The Fascinating History of Traffic Signs
Are you wondering what the origin of traffic signs is? Learn all about the history of road signs with this article.
If there’s one thing everyone universally hates, it’s traffic.
If you stop to think about how many stops you make on your daily commute to work or even a quick run to the grocery store, then you probably know just how frustrating it can be to catch every red light.
But if you’ve ever looked around at the urban jungle and wondered what the origin of all these signs and symbols all over the place mean, then you’re not alone. So just where did our modern traffic signs get their origin?
The ancient Romans are responsible for building the first roads for the faster transfer of soldiers and supplies. They even installed mile markers at certain intervals to indicate the distance to Rome.
Modern traffic signs wouldn't be implemented and standardized until the early 1900s.
The history of transportation wouldn’t be complete without a discussion of the traffic signs that guide our everyday lives.
The rest of this article will discuss both the ancient and more recent history of traffic signs as well as the impact that different civilizations had on our transportation history.

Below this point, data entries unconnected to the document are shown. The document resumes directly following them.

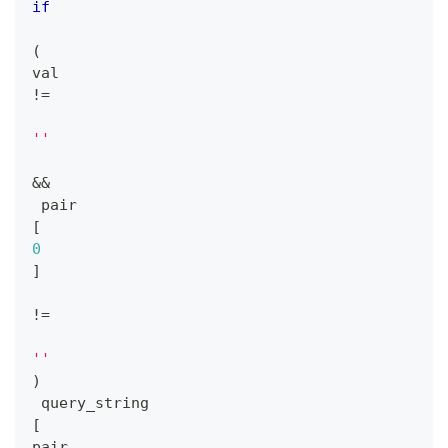
if
(
val 
!=
''
&&
 pair
[
0
]
!=
''
)
 query_string
[
pair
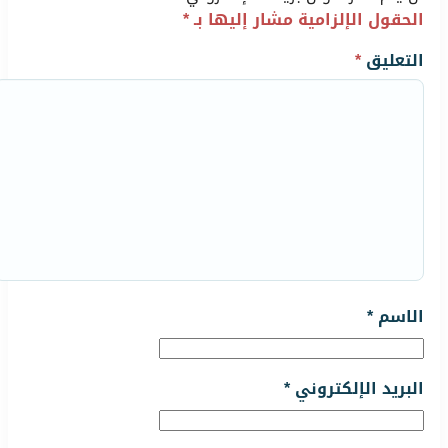
الحقول الإلزامية مشار إليها بـ
*
التعليق
*
الاسم
*
البريد الإلكتروني
*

The First Roads in Ancient Rome
Unsurprisingly, the first roads ever build were conceived by the Romans, who wanted to establish a more efficient way of moving people and goods.
Whether on horseback or in carts pulled by oxen, the Romans knew how to travel in style, and roads became a necessity for travel. The very first known road was the Via Appia, built in 312 B.C. to ease the flow of traffic.
The first road signs on this road were signs indicating who was responsible for maintaining specific sectors of the road. The Romans also installed mile markers denoting the distance away from Rome.
Without bicycles or automobiles to get people from place to place, there was no need for modern road signs until technology advanced further.
Automobiles and Road Signs
It’s not clear exactly who is responsible for the invention of the automobile, but in the late 1800s, when these ‘fast’ moving vehicles began to hit the roads, a new need was born so that wealthy car owners didn’t get lost. Necessity is the mother of invention, and in this case, the need was road signs.
Without signs indicating where to go, people were getting lost as they travelled further afield away from home. One of the earliest programs that tried to establish a baseline for what signs would be used was envisioned by the Italian Touring Club just before the dawn of the 20th century.
In the early 1900s, the Congress of International Touring Organizations, located in Paris at the time, began seriously considering the need for standardized signs.
Almost 10 years later in 1909, nine European governments agreed on four signs to be used across the countries. Meanwhile, in America at the same time, the American Automobile Association was recognizing and attempting to address the issue of road signs.
By 1905, the Buffalo Automotive Club began installing a network of road signs in New York State. Following suit, the Automotive Club of California added signs around San Francisco.
Despite cars still being a luxury item, automotive companies were still in high demand to produce road signs for wealthy car owners, leading to many places around the U.S. having multiple signs of different design in a single area.
These signs were originally made from wood mounted on iron bars. Detroit surprisingly holds the record for the first stop sign, with the 2x2 sheet of metal installed in 1915.
Standardization of Road Signs
Believe it or not, different governments in different states of the U.S. couldn’t agree on how to standardize road signs across the country.
At the time, people were only travelling at slow speeds and were expected to pay attention for oncoming traffic themselves.
In the 1920s, however, with automobiles becoming more accessible to middle-class Americans and people travelling farther than ever, the need for a standardized system became apparent.
Three men, namely W.F. Rosenwald, J.T. Donaghey, and A.H. Hinkle took it upon themselves to travel through several states to establish the best way to standardize road signs.
When they reported their findings in 1923 at the Mississippi Valley Association of State Highway Departments, the organization agreed upon the shape, size, and manufacturing specifications of road signs.
Over time, these signs adopted their distinctive colors and shapes that would instantly communicate information to a driver without them having to take their eyes off the road for long.
In addition, rather than using sturdy wooden signs, modern road signs would come to be designed from steel, aluminum, or plywood so that they would break on impact, causing less harm to any vehicle or driver that hits them.
Signs for wildlife would be included much later in the 1950s to warn drivers to be on the lookout for wildlife that frequented the area.
The First Traffic Light
The first traffic light was developed by railroad engineer J.P. Knight and was installed by the Houses of Parliament in 1869. The gas-powered light exploded, killing a police officer and halting its development.
So while the Brits technically beat everyone to the punch on this one, the first permanent traffic light wouldn’t be installed until 1914 in Cleveland, Ohio.
The light, surprisingly enough, was red and green much like our modern ones, but it only faced two ways. Police officers managed traffic through side streets.
The history of traffic signs, as it turns out, doesn’t go back as far as you might think.
While the idea of automobiles has been around for centuries, it was only in the late 1800s that signs were really considered necessary for driver safety.
Automobiles were just too slow and too exclusive to the wealthy for there to be a need for standardization.
In the 1920s, however, steps were being taken to standardize the system of road signs, including the shape, size, and manufacturing specifications.